_Work request_. Repeat every line of the data exactly; the pictures stay out.

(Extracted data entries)
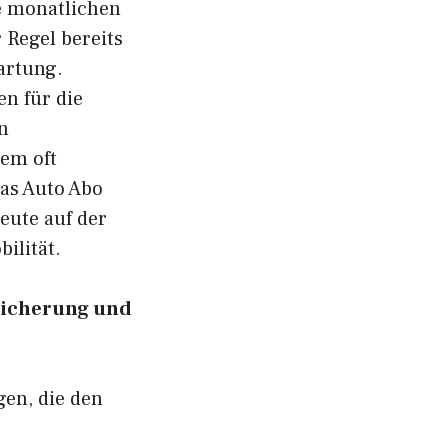
e monatlichen
 Regel bereits
artung.
en für die
in
dem oft
as Auto Abo
eute auf der
ilität.
rsicherung und
gen, die den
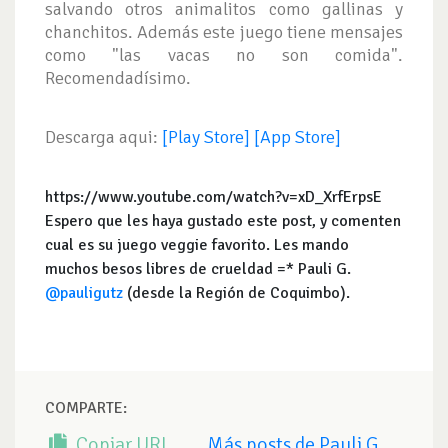
salvando otros animalitos como gallinas y
chanchitos. Además este juego tiene mensajes
como "las vacas no son comida".
Recomendadísimo.
Descarga aqui:
[Play Store]
[App Store]
https://www.youtube.com/watch?v=xD_XrfErpsE
Espero que les haya gustado este post, y comenten
cual es su juego veggie favorito. Les mando
muchos besos libres de crueldad =* Pauli G.
@pauligutz
(desde la Región de Coquimbo).
COMPARTE:
Copiar URL
Más posts de Pauli G.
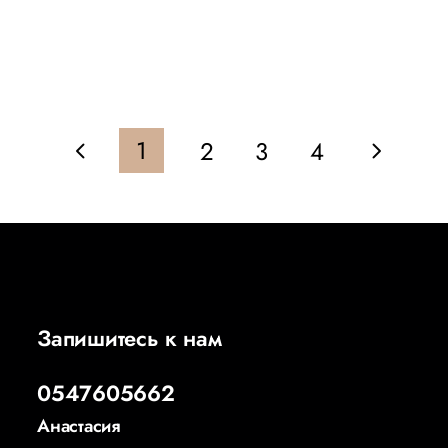
1
2
3
4
Запишитесь к нам
0547605662
Анастасия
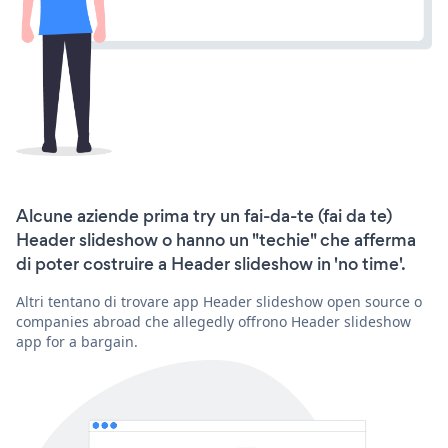
Alcune aziende prima try un fai-da-te (fai da te)
Header slideshow o hanno un "techie" che afferma
di poter costruire a Header slideshow in 'no time'.
Altri tentano di trovare app Header slideshow open source o
companies abroad che allegedly offrono Header slideshow
app for a bargain.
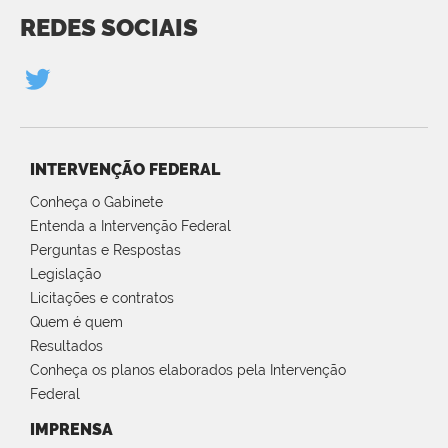
REDES SOCIAIS
INTERVENÇÃO FEDERAL
Conheça o Gabinete
Entenda a Intervenção Federal
Perguntas e Respostas
Legislação
Licitações e contratos
Quem é quem
Resultados
Conheça os planos elaborados pela Intervenção
Federal
IMPRENSA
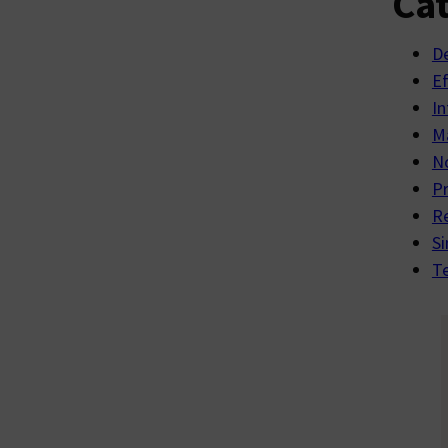
Cat
D
E
In
Ma
No
P
R
Si
Te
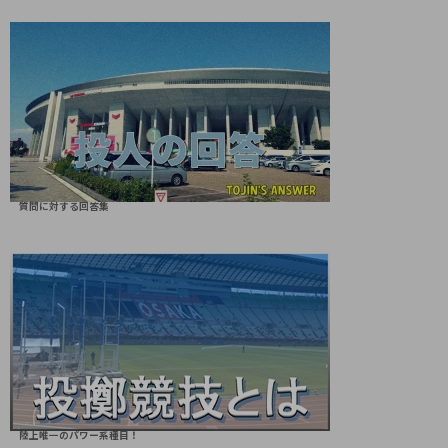
質問に対する回答集
陸上唯一のパワー系種目！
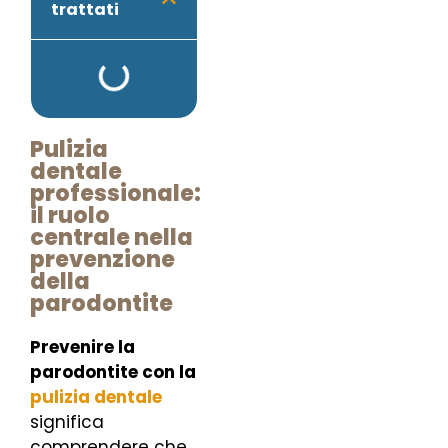
trattati
Pulizia
dentale
professionale:
il ruolo
centrale nella
prevenzione
della
parodontite
Prevenire la
parodontite con la
pulizia dentale
significa
comprendere che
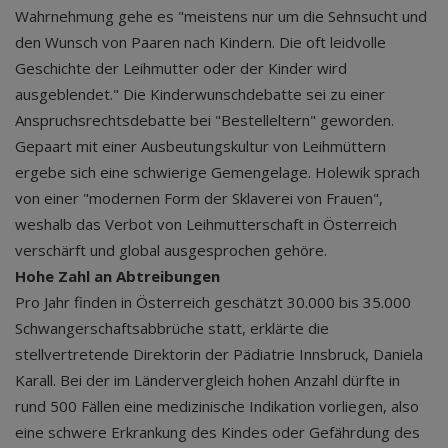
Wahrnehmung gehe es "meistens nur um die Sehnsucht und
den Wunsch von Paaren nach Kindern. Die oft leidvolle
Geschichte der Leihmutter oder der Kinder wird
ausgeblendet." Die Kinderwunschdebatte sei zu einer
Anspruchsrechtsdebatte bei "Bestelleltern" geworden.
Gepaart mit einer Ausbeutungskultur von Leihmüttern
ergebe sich eine schwierige Gemengelage. Holewik sprach
von einer "modernen Form der Sklaverei von Frauen",
weshalb das Verbot von Leihmutterschaft in Österreich
verschärft und global ausgesprochen gehöre.
Hohe Zahl an Abtreibungen
Pro Jahr finden in Österreich geschätzt 30.000 bis 35.000
Schwangerschaftsabbrüche statt, erklärte die
stellvertretende Direktorin der Pädiatrie Innsbruck, Daniela
Karall. Bei der im Ländervergleich hohen Anzahl dürfte in
rund 500 Fällen eine medizinische Indikation vorliegen, also
eine schwere Erkrankung des Kindes oder Gefährdung des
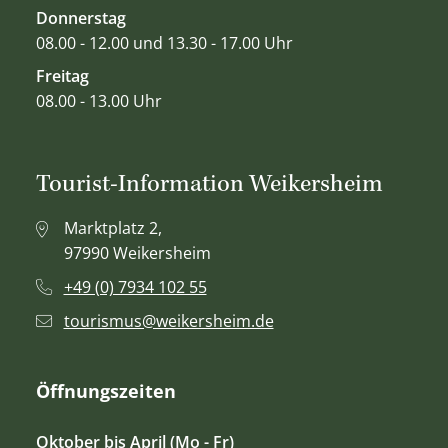
Donnerstag
08.00 - 12.00 und 13.30 - 17.00 Uhr
Freitag
08.00 - 13.00 Uhr
Tourist-Information Weikersheim
Marktplatz 2,
97990 Weikersheim
+49 (0) 7934 102 55
tourismus@weikersheim.de
Öffnungszeiten
Oktober bis April (Mo - Fr)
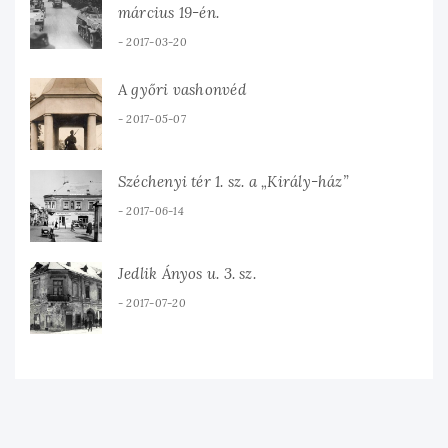
március 19-én.
2017-03-20
A győri vashonvéd
2017-05-07
Széchenyi tér 1. sz. a „Király-ház”
2017-06-14
Jedlik Ányos u. 3. sz.
2017-07-20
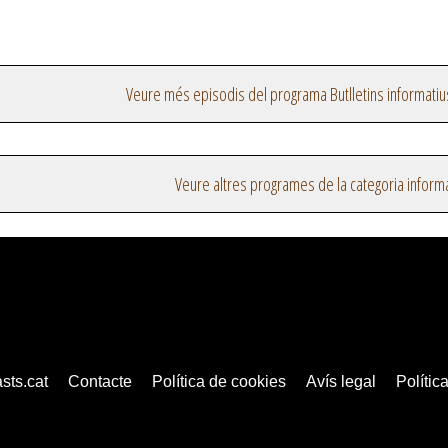
Veure més episodis del programa Butlletins informatiu
Veure altres programes de la categoria inform
sts.cat
Contacte
Política de cookies
Avís legal
Política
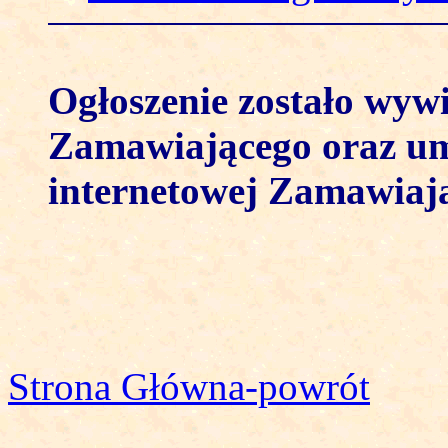
Ogłoszenie zostało wywi
Zamawiającego oraz umi
internetowej Zamawiaj
Strona Główna-powrót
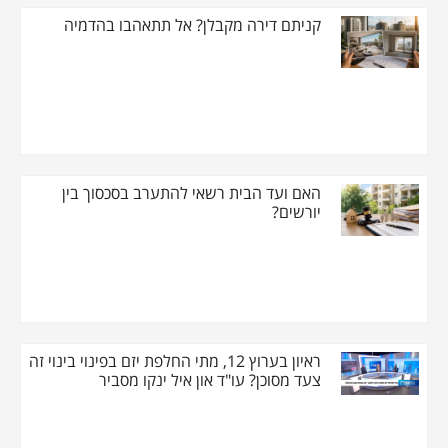
קניתם דירה מקבלן? אל תתאהבו בהדמיה
האם ועד הבית רשאי להתערב בסכסוך בין
יורשים?
ראיון בערוץ 12, מתי החלפת יזם בפינוי בינוי זה
צעד מסוכן? עו"ד און איל ינקו מסביר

_Response to this task_.
e monatlichen
 Regel bereits
artung.
en für die
in
dem oft
as Auto Abo
eute auf der
ilität.
rsicherung und
gen, die den
salvando otros animalitos como gallinas y
chanchitos. Además este juego tiene mensajes
como "las vacas no son comida".
Recomendadísimo.
Descarga aqui:
[Play Store]
[App Store]
https://www.youtube.com/watch?v=xD_XrfErpsE
Espero que les haya gustado este post, y comenten
cual es su juego veggie favorito. Les mando
muchos besos libres de crueldad =* Pauli G.
@pauligutz
(desde la Región de Coquimbo).
COMPARTE:
Copiar URL
Más posts de Pauli G.
1
2
3
4
Запишитесь к нам
0547605662
Анастасия
Alcune aziende prima try un fai-da-te (fai da te)
Header slideshow o hanno un "techie" che afferma
di poter costruire a Header slideshow in 'no time'.
Altri tentano di trovare app Header slideshow open source o
companies abroad che allegedly offrono Header slideshow
app for a bargain.
REDES SOCIAIS
INTERVENÇÃO FEDERAL
Conheça o Gabinete
Entenda a Intervenção Federal
Perguntas e Respostas
Legislação
Licitações e contratos
Quem é quem
Resultados
Conheça os planos elaborados pela Intervenção
Federal
IMPRENSA
Cat
D
E
In
Ma
No
P
R
Si
Te
質問に対する回答集
陸上唯一のパワー系種目！
trattati
Pulizia
dentale
professionale:
il ruolo
centrale nella
prevenzione
della
parodontite
Prevenire la
parodontite con la
pulizia dentale
significa
comprendere che
Wahrnehmung gehe es "meistens nur um die Sehnsucht und
den Wunsch von Paaren nach Kindern. Die oft leidvolle
Geschichte der Leihmutter oder der Kinder wird
ausgeblendet." Die Kinderwunschdebatte sei zu einer
Anspruchsrechtsdebatte bei "Bestelleltern" geworden.
Gepaart mit einer Ausbeutungskultur von Leihmüttern
ergebe sich eine schwierige Gemengelage. Holewik sprach
von einer "modernen Form der Sklaverei von Frauen",
weshalb das Verbot von Leihmutterschaft in Österreich
verschärft und global ausgesprochen gehöre.
Hohe Zahl an Abtreibungen
Pro Jahr finden in Österreich geschätzt 30.000 bis 35.000
Schwangerschaftsabbrüche statt, erklärte die
stellvertretende Direktorin der Pädiatrie Innsbruck, Daniela
Karall. Bei der im Ländervergleich hohen Anzahl dürfte in
rund 500 Fällen eine medizinische Indikation vorliegen, also
eine schwere Erkrankung des Kindes oder Gefährdung des
Donnerstag
08.00 - 12.00 und 13.30 - 17.00 Uhr
Freitag
08.00 - 13.00 Uhr
Tourist-Information Weikersheim
Marktplatz 2,
97990 Weikersheim
+49 (0) 7934 102 55
tourismus@weikersheim.de
Öffnungszeiten
Oktober bis April (Mo - Fr)
március 19-én.
2017-03-20
A győri vashonvéd
2017-05-07
Széchenyi tér 1. sz. a „Király-ház”
2017-06-14
Jedlik Ányos u. 3. sz.
2017-07-20
Veure més episodis del programa Butlletins informatiu
Veure altres programes de la categoria inform
sts.cat
Contacte
Política de cookies
Avís legal
Política
Ogłoszenie zostało wywi
Zamawiającego oraz umi
internetowej Zamawiaj
Strona Główna-powrót
קניתם דירה מקבלן? אל תתאהבו בהדמיה
האם ועד הבית רשאי להתערב בסכסוך בין
יורשים?
ראיון בערוץ 12, מתי החלפת יזם בפינוי בינוי זה
צעד מסוכן? עו"ד און איל ינקו מסביר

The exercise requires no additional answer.